Source extract:
►
The report further recommended that the principal review the report, that the plaintiff's employment be terminated, and that her name be placed on the DOE's "Invalid/Inquiry List." The principal met with the plaintiff on June 22, 2005, and gave her a letter stating that the OSI had substantiated the allegations against her and that after reviewing the findings, he had decided to terminate her employment.
On December 13, 2005, the plaintiff appealed her termination, and
on September 15, 2006, the Chancellor issued a grievance decision. The decision
begins by describing the plaintiff's position, including her denial that she
asked the coworker out or that she asked the student to speak to the coworker
on her behalf. The decision then presents the DOE's position, including details
of the student and coworker's complaints to the principal, his report of the
incident, and the OSI interviews. The decision states that the OSI found
"that the grievant used a sixteen year old student to assist her in
engaging in a personal relationship with the college student, which included
inappropriate conversation with the sixteen year old student," and that
"[]i]n view of the investigator's findings and conclusions, the principal
discharged the grievant." The decision then concludes that "the
following [sic] happened" and that "[a]lthough inappropriate,
the grievant's conduct in this matter did not warrant discharge."
The DOE reinstated the plaintiff with all but two weeks back pay
and placed a warning letter in her file. The grievance decision was not
appealed, and the plaintiff commenced the instant action on March 28, 2006.
On May 23, 2006, the plaintiff filed an amended complaint against
the DOE, the principal, the corporation that operates the after-school program,
and its director [FN1].
The complaint [*5]alleges that the plaintiff was defamed and that
pursuant to the Administrative Code of the City of New York § 8-107 et seq. (NYS HRL), the New York State Executive Law § 296 et seq. (NYS HRL), and the New York State Constitution, her employment was
unlawfully terminated because of her sexual orientation and in retaliation for
complaining about the principal's conduct. The plaintiff claims $2 million in
damages.
At deposition, the student testified that the plaintiff telephoned
her in a classroom and told her that although the plaintiff wanted to take her
out, the student was "too young." Plaintiff then asked the student to
"hook [the plaintiff] up" with the coworker. The student told the
plaintiff that the coworker was not gay and that the plaintiff should
"leave it alone." According to the student, the plaintiff said she
"[didn't] care" and still wanted to take out the coworker and
wouldn't "take no for an answer." The student attempted to pass the
telephone to the coworker, who refused to speak with the plaintiff. Although
she felt "uncomfortable," the student related the plaintiff's
intentions to the coworker.
◄
What to do:
• 1. In the court excerpt about the plaintiff's termination, on what date did the Chancellor issue the grievance decision?
• 2. Resume the court excerpt about the plaintiff's termination, starting right after its final sentence.

Records:
►
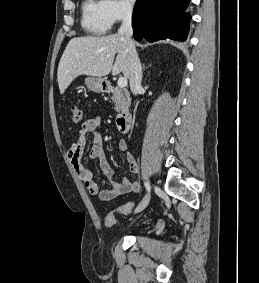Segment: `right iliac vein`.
I'll return each mask as SVG.
<instances>
[{"instance_id": "63e3f726", "label": "right iliac vein", "mask_w": 259, "mask_h": 283, "mask_svg": "<svg viewBox=\"0 0 259 283\" xmlns=\"http://www.w3.org/2000/svg\"><path fill=\"white\" fill-rule=\"evenodd\" d=\"M149 200H150V195H147V196L142 200V202L136 207L135 213H139V212L143 211V210L147 207V205H148V203H149Z\"/></svg>"}]
</instances>
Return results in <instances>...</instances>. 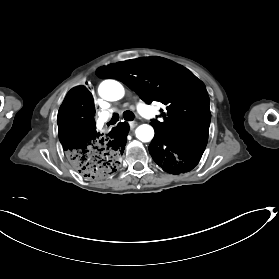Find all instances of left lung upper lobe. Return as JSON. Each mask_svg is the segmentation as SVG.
◄
Final results:
• 1. September 15, 2006.

• 2.
In her deposition testimony, the coworker stated that the
plaintiff then called back to speak with her directly, told the coworker she
was "very attractive," and asked her "did [the student] tell
you." The coworker told the plaintiff "yes" but that she was not
a lesbian. The coworker turned down the plaintiff's proposition to "go out
one night" and reported the incident to the principal.
The plaintiff testified at deposition that the principal had made
derogatory remarks about homosexuals. She described an incident where the
principal imitated what he characterized as a "faggot's" walk, and
stated that he did this several times in front of different people and looked
at her. She also claimed that he commented to her and her nephew and niece that
"two men should not be behind closed doors," "whatever two men [sic]
is doing behind closed door, God would judge them for himself," and that
"his church can change [homosexuals] for the better." On another
occasion, the principal allegedly admonished a student for calling another
student a "lesbian."
The plaintiff further testified that when the principal gave her
the termination letter, he told her that she "caused this upon
[her]self" for complaining to the Chancellor's office and Regents about
him. The plaintiff also denied that she did anything inappropriate with the
student or the coworker.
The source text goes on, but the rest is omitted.